• ACTIVITY: Could all of the entries be written out exactly, with any pictures omitted?

___ SUPPLIED RECORDS ___

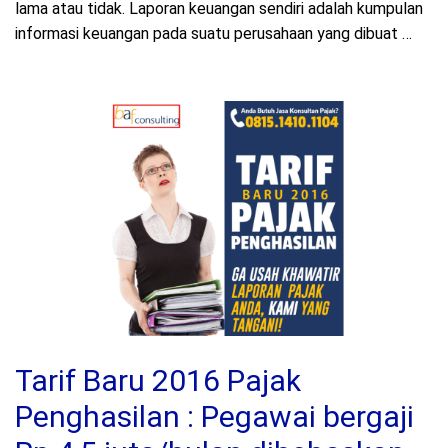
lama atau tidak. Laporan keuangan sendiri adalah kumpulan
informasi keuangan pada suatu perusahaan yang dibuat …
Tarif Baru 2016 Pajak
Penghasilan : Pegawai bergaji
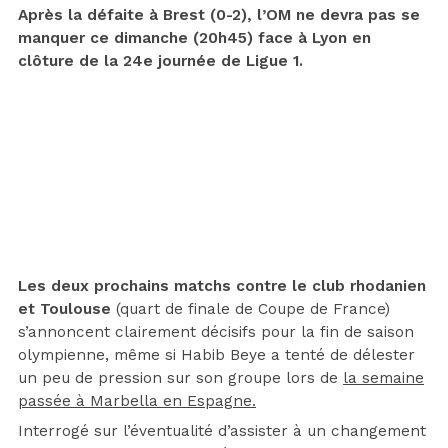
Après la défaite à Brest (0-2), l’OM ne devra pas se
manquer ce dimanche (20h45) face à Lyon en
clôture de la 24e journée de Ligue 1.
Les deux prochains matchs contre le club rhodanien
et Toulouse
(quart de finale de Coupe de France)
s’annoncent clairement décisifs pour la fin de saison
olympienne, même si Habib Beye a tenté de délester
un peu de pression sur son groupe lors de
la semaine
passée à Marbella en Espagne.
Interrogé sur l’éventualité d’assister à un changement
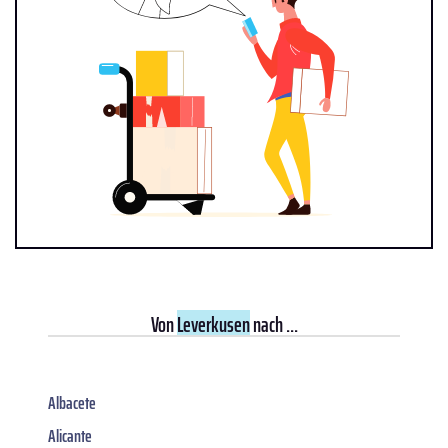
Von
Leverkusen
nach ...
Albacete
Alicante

___

• ANSWER FOR THIS EXERCISE:
lama atau tidak. Laporan keuangan sendiri adalah kumpulan
informasi keuangan pada suatu perusahaan yang dibuat …
Tarif Baru 2016 Pajak
Penghasilan : Pegawai bergaji
Après la défaite à Brest (0-2), l’OM ne devra pas se
manquer ce dimanche (20h45) face à Lyon en
clôture de la 24e journée de Ligue 1.
Les deux prochains matchs contre le club rhodanien
et Toulouse
(quart de finale de Coupe de France)
s’annoncent clairement décisifs pour la fin de saison
olympienne, même si Habib Beye a tenté de délester
un peu de pression sur son groupe lors de
la semaine
passée à Marbella en Espagne.
Interrogé sur l’éventualité d’assister à un changement
Von
Leverkusen
nach ...
Albacete
Alicante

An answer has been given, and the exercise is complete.